Manually evaluating academic papers has long been a time- and energy- consuming process. In an attempt to find a more efficient alternative, Thelwall set off on testing the potential of Large Language Models (LLM) in giving a fair and swift evaluation.
As part of his research, he input the UK’s 2021 Research Excellence Framework (REF) criteria into ChatGPT and asked the model to simulate an expert review of academic papers. While the model’s initial assessments varied, he found that its performance improved significantly over multiple trials — producing results that increasingly mirrored those of human reviewers.
To demonstrate both the capabilities and limitations of large language models, Professor Thelwall shared a funny yet insightful experiment. He submitted a fake paper titled “Do Squirrel Surgeons Receive More Citations?” to ChatGPT.
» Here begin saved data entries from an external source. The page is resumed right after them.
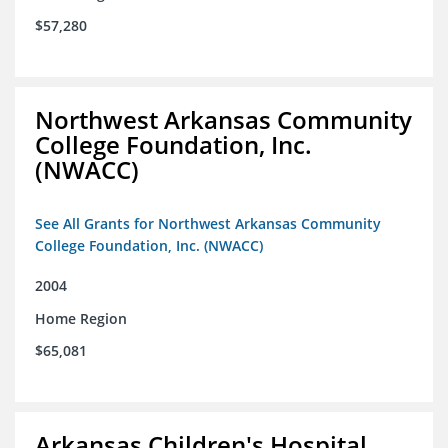
$57,280
Northwest Arkansas Community
College Foundation, Inc.
(NWACC)
See All Grants for Northwest Arkansas Community
College Foundation, Inc. (NWACC)
2004
Home Region
$65,081
Arkansas Children's Hospital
The model not only gave the fake paper a glowing review, it also seriously analyzed the impact of “difference of species of the author”. However, it did give a clear-cut ‘no’ when asked whether squirrels could write treatises — showing basic common sense.
He concluded his talk with a note of caution — LLMs may tempt researchers to write for algorithms rather than people. Uploading papers to such platforms could raise copyright issues. Most importantly, AI-generated evaluations should never replace formal peer review.
The session closed with a lively Q&A, where students and faculty engaged in thoughtful discussion. To mark the occasion, Associate Professor Liu Chang presented Professor Thelwall with a commemorative gift on behalf of the Department of Information Management.